Fort Smith, the little town in the Northern bush with so much going on, can be a tough place at times and the politics can get nasty.
It can be especially unfriendly for a reporter, if they have to write stories about someone who really does not want their information “out there”. I am always a bit nervous that some young, innocent, well-meaning reporter I bring to the community will get slammed with that.
It has happened – more than once.
When Shawn Bell first arrived in Fort Smith three years ago, with a Bachelor of Arts degree and a journalism certificate from a school in London, England that I had never heard of, I wondered, as always with new employees, what hand I had been dealt.
He was quiet and unassuming and seemingly competent. As is my usual practice, I let him find his way for the first month or so with little guidance – so he could establish himself and also to see what he was made of, how he fit in with the community, how he responded to the issues of the day; and, importantly, how good a writer and how hard a worker he was.
That was in the fall and as winter came on, we settled in for “the great darkness” that is our northern winter.
After several months, much to my surprise and delight, I learned Shawn had signed up to instruct minor hockey. “We will see how this turns out,” I thought to myself. Since he had no kids and nothing to gain, it was unlikely he would be that committed. I also found out with interest, since I also strive to be a hockey player, that he was a goalie. It turns out he was a good one and he found a team and became part of rec hockey league play.
These were an excellent entrance into community life.

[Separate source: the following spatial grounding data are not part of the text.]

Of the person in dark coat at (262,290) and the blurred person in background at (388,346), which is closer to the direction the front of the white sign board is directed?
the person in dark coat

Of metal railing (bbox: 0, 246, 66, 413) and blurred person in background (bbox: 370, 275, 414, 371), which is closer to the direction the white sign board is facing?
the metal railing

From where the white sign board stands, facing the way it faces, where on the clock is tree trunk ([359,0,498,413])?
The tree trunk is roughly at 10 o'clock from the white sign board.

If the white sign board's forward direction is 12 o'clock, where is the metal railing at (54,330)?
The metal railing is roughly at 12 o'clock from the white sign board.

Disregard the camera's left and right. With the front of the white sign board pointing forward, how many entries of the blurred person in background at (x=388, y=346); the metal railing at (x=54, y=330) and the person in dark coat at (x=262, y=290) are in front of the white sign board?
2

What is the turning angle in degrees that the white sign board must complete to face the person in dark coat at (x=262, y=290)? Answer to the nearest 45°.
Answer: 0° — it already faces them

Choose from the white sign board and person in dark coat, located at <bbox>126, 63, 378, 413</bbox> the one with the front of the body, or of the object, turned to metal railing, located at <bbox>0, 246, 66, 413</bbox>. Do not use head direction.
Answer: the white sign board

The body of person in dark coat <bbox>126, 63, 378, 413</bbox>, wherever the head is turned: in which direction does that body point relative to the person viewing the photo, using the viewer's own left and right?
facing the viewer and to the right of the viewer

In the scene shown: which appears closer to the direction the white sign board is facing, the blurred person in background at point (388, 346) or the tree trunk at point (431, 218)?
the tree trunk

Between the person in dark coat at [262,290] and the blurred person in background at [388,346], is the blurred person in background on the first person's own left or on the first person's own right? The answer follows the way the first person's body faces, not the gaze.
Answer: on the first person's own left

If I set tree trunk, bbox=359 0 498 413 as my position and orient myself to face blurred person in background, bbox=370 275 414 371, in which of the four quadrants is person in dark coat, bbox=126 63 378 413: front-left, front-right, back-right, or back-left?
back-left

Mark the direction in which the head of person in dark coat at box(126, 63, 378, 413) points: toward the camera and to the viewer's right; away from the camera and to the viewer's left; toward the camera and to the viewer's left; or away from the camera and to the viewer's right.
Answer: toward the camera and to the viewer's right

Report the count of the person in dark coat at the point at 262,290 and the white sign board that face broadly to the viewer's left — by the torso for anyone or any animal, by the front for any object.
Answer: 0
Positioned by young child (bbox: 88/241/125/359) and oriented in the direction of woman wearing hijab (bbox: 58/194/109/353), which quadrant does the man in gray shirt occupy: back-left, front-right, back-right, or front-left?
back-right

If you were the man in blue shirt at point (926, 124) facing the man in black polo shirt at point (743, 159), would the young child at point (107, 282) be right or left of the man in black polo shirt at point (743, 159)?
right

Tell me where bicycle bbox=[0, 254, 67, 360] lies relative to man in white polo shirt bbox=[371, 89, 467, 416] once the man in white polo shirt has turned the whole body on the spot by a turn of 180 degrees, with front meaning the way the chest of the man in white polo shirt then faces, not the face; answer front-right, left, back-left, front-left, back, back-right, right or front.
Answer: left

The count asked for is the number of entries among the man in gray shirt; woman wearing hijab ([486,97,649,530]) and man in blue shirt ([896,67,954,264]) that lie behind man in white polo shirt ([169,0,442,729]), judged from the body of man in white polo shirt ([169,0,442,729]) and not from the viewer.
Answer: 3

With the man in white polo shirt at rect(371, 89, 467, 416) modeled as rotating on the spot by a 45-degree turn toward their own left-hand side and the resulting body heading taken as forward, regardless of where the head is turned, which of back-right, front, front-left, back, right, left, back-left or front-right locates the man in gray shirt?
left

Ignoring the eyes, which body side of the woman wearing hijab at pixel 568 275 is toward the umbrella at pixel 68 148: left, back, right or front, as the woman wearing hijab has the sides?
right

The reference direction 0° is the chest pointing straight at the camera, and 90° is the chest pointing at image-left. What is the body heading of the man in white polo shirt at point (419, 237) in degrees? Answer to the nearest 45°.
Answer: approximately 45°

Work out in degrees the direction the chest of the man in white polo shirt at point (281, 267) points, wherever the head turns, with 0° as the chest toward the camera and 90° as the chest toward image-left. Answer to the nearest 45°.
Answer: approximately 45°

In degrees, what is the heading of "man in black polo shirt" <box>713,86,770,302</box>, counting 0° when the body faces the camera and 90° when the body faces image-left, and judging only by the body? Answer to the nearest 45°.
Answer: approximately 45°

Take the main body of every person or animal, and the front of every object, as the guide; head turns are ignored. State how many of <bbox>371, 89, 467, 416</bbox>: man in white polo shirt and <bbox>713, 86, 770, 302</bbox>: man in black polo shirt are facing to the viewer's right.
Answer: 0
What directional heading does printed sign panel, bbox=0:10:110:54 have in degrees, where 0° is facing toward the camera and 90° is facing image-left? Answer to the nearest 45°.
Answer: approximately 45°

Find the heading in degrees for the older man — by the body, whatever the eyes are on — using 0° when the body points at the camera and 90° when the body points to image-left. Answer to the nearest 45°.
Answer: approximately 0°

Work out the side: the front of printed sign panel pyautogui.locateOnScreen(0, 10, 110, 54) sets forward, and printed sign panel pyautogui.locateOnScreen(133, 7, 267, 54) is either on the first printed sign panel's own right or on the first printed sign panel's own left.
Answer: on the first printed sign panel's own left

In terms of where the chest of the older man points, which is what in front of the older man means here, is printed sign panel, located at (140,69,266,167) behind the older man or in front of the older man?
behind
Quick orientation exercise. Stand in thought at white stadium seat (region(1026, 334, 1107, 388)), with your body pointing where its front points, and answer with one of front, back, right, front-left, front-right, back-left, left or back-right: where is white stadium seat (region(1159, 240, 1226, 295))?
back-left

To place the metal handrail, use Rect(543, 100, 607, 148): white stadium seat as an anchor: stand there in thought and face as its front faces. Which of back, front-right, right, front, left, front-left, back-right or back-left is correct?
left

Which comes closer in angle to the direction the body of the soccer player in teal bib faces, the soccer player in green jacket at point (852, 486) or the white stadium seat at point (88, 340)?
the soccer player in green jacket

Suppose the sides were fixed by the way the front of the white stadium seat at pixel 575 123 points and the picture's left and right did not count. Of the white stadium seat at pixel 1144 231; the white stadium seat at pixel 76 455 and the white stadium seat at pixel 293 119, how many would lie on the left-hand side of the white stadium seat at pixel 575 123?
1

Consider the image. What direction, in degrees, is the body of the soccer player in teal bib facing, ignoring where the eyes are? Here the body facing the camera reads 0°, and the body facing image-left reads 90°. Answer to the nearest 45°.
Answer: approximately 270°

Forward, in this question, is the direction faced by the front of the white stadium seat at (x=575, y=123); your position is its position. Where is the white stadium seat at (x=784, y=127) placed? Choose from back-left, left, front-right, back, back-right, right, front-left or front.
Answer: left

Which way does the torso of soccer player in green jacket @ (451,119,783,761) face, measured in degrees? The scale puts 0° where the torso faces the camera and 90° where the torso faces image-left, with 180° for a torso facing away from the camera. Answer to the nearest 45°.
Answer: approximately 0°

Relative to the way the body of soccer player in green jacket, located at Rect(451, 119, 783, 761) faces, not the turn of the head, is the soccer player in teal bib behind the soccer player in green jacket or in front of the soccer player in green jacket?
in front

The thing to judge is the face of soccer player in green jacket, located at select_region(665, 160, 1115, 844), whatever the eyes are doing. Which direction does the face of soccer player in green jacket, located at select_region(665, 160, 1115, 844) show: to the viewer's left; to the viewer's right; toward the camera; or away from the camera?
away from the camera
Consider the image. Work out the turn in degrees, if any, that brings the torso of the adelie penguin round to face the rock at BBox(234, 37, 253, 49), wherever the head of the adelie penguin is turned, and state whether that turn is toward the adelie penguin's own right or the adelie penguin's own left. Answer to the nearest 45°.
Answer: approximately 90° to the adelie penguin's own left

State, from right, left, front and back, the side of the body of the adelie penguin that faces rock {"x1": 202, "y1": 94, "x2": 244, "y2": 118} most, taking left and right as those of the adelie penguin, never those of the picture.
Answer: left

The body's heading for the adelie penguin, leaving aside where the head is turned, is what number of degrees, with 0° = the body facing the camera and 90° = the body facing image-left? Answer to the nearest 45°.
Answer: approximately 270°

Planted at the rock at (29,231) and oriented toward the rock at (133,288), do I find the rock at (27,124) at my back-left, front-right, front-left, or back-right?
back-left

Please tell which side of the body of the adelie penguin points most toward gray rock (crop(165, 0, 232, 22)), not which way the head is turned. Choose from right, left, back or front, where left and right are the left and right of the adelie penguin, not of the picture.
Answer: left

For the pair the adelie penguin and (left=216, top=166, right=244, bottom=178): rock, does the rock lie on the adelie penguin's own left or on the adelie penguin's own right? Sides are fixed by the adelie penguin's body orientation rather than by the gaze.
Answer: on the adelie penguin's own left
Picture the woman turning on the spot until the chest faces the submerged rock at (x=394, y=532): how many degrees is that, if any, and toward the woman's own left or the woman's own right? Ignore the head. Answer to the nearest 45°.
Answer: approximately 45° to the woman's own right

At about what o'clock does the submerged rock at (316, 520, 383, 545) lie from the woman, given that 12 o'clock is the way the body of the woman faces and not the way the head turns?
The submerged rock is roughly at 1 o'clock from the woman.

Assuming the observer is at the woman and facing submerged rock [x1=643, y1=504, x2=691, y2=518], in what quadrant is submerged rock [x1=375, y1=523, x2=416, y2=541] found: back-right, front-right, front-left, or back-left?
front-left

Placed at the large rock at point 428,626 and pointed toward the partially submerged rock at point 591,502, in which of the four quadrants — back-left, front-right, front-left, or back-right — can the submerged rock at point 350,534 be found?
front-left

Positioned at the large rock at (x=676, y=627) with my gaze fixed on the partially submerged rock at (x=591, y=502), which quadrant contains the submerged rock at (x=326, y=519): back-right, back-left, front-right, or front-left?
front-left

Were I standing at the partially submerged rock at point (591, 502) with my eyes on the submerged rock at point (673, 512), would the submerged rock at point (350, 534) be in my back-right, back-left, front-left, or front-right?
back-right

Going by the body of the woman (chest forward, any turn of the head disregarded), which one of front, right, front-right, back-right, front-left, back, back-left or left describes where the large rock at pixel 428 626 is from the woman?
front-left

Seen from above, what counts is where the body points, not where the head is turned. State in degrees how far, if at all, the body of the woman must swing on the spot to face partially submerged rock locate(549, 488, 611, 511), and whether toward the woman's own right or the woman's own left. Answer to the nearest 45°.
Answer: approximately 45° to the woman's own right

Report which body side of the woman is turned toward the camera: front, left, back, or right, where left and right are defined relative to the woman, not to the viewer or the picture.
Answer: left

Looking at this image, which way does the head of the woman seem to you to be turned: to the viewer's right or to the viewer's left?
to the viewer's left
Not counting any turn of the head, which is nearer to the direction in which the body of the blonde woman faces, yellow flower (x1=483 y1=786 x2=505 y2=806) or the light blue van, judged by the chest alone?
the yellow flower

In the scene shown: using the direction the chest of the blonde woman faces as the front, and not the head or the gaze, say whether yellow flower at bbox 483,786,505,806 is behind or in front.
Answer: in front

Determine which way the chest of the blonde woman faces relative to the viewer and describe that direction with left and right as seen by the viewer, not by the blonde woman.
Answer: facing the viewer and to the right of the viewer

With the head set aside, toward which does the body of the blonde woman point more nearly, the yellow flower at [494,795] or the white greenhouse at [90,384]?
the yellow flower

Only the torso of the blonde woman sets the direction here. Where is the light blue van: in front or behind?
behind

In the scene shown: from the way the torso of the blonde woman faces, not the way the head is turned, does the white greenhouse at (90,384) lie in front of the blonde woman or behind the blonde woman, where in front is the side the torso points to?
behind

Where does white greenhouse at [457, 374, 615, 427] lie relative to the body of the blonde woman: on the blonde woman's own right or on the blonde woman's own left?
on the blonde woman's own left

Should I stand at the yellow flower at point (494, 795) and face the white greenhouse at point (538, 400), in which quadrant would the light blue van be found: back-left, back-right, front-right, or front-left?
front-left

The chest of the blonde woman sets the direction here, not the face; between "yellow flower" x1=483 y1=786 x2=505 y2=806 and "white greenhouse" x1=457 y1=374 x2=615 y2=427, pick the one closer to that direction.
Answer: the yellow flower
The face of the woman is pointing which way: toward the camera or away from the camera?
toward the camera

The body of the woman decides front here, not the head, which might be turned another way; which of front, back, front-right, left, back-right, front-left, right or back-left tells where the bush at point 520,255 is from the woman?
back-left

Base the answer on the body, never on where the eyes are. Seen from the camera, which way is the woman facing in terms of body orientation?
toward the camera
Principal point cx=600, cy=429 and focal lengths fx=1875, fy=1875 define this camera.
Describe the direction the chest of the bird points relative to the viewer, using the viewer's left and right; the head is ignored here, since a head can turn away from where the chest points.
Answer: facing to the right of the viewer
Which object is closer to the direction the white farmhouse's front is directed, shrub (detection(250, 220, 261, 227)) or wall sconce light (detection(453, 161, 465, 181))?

If you think back three years, things were starting to fester in Fort Smith town hall and there were serious issues with the effectiveness of the town council. The mayor at the time was spinning his wheels, not achieving any success in the single economic initiative he had tied all his hopes to – a road through Wood Buffalo National Park to Fort Vermilion. Add to that the beating of the drums that signaled fractious political change at Salt River First Nation. Fort Smith was fraying around the edges, coming into a tough time for the community.
It was especially not an easy time to be a reporter with the Slave River Journal.
Over the next year, interviews with the mayor, town senior administrative officer, members of town council and the off-and-on new Salt River First Nation chief, with her brass knuckles style of politics, made any efforts at reporting a trial by fire. You all know what took place. It was nasty. Our reporters were in the thick of it, a target. Shawn weathered all that without pause.
By his second winter, Shawn had improved as a writer and had begun winning awards, including the Best Feature of the year from the Alberta Newspaper Association. He had also become a dedicated minor hockey coach with a group of kids who loved him. And his hockey team had jelled and started winning. He had carved a niche in Fort Smith. His lovely, capable and talented lady-friend Mary Carothers had joined him, she a force unto herself. They had become an integral part of the community.
Shawn also worked hard to connect to Fort Chipewyan.
Where in the past I had struggled getting reporters to delve into the complex issues that so challenge that sister community, Shawn embraced them. He went there on number of occasions, stayed for a time and joined in community events. He got to know many of the people there and, like me, came to love the place and its people.
After two years as a reporter, Shawn’s skills as a writer became honed. He surpassed my abilities as an instructor and mentor. It became more my role to refine and suggest. With rare exception, his writing was very clean, needing only a cursory polish. His skills in layout and presentation also grew and he took control of the newspaper production as the quarterback each Monday. He polished and improved it, diligent and fastidious. Out of his efforts came a national award for the Best in Its Class, a great honour.
Shawn and Mary will be missed in Fort Smith. They are wonderful people. Shawn will be missed by the kids he coached, and will be sorely missed by his hockey team, who he back-stopped to the league title. He will be missed by the people of Fort Chipewyan for his incisive way of writing about their important causes and he will be missed by the Slave River Journal.
It was an honour and pleasure working with Shawn Bell.